The scene is probably from the Voyer d’Argenson park in the Parisian suburb of Asnières, near the Seine, where Van Gogh loved to work. What really brings the picture to life are six butterflies (five wood whites and a solitary red peacock) hovering among the foliage.
Le bassin aux nymphéas – Claude Monet
Monet was an avid gardener, and much of his time at Giverny was spent in his sizeable garden. Peonies and red geraniums jostled for attention with pansies and yellow roses. His most famous horticultural feat, though, was creating a water garden, complete with a lily-covered pond, which, over the decades, he’d paint around 250 times. In this particular painting, he unified the scene’s elements by adopting a diaphanous veil of color all over, laid down with a light, transparent touch.

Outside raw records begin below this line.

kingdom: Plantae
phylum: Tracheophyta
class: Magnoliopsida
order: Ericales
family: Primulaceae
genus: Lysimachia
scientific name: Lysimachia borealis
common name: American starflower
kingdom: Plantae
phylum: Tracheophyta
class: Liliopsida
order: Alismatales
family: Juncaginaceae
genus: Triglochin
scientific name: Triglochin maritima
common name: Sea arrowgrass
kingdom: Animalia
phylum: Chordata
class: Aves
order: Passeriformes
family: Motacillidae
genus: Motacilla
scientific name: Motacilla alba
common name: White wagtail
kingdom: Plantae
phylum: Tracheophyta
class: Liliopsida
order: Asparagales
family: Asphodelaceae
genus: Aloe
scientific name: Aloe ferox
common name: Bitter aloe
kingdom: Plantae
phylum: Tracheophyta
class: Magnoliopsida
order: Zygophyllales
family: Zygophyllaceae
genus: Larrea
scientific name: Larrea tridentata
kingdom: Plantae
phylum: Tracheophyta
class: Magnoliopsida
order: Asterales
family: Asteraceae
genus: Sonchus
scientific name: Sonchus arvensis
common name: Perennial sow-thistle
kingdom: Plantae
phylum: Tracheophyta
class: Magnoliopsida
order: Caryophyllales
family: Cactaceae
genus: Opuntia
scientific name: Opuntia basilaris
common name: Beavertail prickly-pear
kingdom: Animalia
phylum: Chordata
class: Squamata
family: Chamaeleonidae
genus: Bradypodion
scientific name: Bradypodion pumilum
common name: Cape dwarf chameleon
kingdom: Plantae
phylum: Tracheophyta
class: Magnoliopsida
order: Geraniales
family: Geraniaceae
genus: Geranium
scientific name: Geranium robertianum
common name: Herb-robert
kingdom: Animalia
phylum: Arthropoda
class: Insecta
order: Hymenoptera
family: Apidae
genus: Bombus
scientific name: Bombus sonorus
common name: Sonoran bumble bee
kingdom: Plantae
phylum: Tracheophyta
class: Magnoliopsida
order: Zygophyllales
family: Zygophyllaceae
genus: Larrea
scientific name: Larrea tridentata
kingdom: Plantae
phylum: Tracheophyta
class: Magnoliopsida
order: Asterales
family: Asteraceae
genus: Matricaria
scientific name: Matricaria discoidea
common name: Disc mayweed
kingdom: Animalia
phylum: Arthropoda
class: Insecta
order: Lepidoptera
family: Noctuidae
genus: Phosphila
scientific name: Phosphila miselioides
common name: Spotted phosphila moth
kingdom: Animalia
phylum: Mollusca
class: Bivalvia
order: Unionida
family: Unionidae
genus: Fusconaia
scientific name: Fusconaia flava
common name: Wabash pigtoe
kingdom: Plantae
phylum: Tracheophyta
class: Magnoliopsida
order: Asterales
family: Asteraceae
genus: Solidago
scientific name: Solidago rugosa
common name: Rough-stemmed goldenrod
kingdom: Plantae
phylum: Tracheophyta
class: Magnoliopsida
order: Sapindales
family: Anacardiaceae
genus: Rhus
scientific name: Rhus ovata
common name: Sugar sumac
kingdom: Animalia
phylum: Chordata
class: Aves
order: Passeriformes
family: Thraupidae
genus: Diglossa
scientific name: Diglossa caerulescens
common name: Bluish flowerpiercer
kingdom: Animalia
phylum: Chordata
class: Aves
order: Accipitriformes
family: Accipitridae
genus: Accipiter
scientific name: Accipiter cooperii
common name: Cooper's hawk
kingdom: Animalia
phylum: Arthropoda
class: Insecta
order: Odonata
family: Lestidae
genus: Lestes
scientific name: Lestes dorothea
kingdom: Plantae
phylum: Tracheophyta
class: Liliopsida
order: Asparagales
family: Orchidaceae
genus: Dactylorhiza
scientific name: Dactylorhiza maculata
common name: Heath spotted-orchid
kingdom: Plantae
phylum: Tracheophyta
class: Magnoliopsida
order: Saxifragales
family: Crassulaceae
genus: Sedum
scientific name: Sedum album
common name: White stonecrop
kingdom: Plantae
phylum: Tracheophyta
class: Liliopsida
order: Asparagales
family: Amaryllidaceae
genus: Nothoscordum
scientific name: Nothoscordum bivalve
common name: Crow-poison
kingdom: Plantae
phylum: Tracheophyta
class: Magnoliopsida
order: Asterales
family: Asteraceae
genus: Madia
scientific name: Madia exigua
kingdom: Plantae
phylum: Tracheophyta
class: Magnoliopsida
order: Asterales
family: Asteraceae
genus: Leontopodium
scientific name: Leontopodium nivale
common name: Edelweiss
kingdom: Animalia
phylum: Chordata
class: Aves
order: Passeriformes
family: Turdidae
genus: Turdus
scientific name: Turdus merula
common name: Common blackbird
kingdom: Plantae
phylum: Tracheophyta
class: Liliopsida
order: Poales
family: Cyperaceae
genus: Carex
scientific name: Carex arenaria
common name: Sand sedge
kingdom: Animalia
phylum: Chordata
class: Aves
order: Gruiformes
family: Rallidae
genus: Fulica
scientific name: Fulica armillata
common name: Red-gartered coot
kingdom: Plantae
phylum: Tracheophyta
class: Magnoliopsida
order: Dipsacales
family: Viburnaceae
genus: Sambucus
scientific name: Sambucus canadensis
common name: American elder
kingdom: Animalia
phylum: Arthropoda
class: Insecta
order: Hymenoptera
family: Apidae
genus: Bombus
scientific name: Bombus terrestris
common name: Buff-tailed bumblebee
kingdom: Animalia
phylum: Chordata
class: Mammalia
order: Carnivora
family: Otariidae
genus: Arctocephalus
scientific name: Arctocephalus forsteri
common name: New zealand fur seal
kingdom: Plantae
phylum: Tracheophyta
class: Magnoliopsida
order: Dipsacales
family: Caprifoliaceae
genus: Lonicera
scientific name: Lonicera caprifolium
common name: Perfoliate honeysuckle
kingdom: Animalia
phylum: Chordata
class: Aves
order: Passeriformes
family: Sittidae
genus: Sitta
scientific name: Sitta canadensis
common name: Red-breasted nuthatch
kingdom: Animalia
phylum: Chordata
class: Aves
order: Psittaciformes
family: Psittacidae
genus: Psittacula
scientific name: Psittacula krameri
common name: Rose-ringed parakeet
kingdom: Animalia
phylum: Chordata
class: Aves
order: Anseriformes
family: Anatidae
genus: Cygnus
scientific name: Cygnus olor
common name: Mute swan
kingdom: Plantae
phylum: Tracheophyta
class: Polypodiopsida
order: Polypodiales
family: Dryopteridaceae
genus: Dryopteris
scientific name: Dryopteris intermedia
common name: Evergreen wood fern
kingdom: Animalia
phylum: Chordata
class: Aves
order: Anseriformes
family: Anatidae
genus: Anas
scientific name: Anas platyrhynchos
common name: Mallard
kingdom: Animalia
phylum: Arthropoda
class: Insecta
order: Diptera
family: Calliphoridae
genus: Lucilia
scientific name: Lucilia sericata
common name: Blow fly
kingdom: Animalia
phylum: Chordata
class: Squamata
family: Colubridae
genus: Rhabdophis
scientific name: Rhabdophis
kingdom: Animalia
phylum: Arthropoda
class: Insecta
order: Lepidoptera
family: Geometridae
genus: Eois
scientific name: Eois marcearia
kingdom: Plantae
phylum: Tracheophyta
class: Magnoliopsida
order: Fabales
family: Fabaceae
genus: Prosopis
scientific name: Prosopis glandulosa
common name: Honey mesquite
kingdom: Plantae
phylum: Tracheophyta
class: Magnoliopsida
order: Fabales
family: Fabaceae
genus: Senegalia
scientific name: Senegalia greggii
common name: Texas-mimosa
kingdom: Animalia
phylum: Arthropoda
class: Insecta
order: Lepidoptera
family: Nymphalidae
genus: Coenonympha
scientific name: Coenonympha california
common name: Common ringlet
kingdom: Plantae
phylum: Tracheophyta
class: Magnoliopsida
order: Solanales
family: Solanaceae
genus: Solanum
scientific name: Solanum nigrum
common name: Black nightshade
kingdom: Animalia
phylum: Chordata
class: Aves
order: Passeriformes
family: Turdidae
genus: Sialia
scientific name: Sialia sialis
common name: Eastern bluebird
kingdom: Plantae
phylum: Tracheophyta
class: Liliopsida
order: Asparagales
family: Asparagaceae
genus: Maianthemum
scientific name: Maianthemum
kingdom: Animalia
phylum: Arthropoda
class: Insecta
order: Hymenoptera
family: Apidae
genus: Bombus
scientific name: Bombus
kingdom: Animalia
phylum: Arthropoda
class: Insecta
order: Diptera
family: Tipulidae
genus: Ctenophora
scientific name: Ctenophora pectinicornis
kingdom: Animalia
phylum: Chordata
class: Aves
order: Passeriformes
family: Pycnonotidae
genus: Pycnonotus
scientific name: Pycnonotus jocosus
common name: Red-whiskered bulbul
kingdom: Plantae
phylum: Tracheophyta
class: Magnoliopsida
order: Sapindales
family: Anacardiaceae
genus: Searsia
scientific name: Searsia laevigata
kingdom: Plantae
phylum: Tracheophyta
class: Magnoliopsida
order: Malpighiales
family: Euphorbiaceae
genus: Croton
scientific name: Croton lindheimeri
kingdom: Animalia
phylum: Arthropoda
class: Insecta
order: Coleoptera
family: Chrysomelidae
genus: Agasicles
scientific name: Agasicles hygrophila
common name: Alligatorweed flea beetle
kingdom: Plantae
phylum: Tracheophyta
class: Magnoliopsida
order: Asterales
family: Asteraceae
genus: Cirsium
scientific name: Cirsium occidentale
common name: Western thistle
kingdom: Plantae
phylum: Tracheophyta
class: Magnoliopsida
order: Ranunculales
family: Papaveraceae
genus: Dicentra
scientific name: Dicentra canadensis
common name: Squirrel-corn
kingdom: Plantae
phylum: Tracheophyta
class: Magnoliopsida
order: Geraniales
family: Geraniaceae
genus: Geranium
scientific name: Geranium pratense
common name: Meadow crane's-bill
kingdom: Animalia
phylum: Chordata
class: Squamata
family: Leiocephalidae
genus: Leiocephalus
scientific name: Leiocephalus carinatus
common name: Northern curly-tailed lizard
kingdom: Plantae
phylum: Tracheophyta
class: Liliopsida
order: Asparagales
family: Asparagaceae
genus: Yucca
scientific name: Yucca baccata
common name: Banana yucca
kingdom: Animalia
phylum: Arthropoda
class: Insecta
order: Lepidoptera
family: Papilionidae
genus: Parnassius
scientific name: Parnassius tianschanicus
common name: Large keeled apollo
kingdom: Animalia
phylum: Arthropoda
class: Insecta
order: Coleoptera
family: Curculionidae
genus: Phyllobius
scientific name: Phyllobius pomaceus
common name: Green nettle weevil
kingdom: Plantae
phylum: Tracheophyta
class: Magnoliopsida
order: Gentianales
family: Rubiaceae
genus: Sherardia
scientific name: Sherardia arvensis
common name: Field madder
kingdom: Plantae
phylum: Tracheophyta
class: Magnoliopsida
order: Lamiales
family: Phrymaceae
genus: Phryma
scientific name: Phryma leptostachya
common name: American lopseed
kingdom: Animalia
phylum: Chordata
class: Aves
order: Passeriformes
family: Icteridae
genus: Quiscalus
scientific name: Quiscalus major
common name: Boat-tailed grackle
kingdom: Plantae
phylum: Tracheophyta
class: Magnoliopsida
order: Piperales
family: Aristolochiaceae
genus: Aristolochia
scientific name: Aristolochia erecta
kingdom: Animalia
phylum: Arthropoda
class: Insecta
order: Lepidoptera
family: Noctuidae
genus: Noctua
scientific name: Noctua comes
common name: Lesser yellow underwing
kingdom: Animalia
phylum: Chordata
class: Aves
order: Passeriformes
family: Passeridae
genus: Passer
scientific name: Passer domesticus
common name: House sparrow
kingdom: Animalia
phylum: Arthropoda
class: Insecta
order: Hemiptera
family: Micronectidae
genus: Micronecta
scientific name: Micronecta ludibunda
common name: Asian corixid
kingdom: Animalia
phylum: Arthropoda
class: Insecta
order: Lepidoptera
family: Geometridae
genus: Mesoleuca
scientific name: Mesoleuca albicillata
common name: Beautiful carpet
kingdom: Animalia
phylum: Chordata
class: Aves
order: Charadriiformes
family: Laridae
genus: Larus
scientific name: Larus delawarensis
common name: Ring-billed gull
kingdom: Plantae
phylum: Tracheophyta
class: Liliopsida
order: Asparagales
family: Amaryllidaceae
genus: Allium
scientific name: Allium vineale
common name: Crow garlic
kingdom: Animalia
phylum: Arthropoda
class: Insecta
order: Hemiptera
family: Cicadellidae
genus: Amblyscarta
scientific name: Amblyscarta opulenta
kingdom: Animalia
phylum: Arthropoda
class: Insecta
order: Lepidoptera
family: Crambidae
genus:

Baigneuse Assise – Pierre-Auguste Renoir (1841-1919) Painted in 1890
When Renoir painted this idyllic scene of a rosy-cheeked bather seated beside a woodland stream, he was in the midst of a vital period of artistic reassessment and renewal. In 1887, he had exhibited Les grandes baigneuses, a veritable manifesto of the hard-edged, Ingres-inspired manner that he had painstakingly cultivated since the middle of the decade. Renoir here employed an exquisitely soft, painterly touch throughout, fusing the body of the young bather with the lush vegetation that surrounds her. Viewed in profile, seemingly unaware of the viewer, she embodies Renoir’s ideal of woman as a natural being, in harmony with the earthly paradise of her setting.
Jeune Fille dans les jardin de Giverny – Claude Monet (1840-1926) Painted in 1888
The scene is Monet’s evocation of late summer in his gardens at Giverny. Germaine, the fifteen-year-old daughter of Alice Hoschedé, walks up the grande allée, the wide path leading from the main entrance to the house; She is delivering two batches of flowers, freshly cut in the garden, to the house, to be arranged in bouquets to adorn the rooms, and perhaps even for the artist to paint. When living previously at Argenteuil and Vétheuil, Monet had installed a garden on those grounds that were available to him. Just as he needed the local landscape for his painting, he also required this kind of domestically cultivated site close at hand, not least for the visual joy it provided, but also for the study of color in nature in its purest form, and as convenient subject material for still-life painting.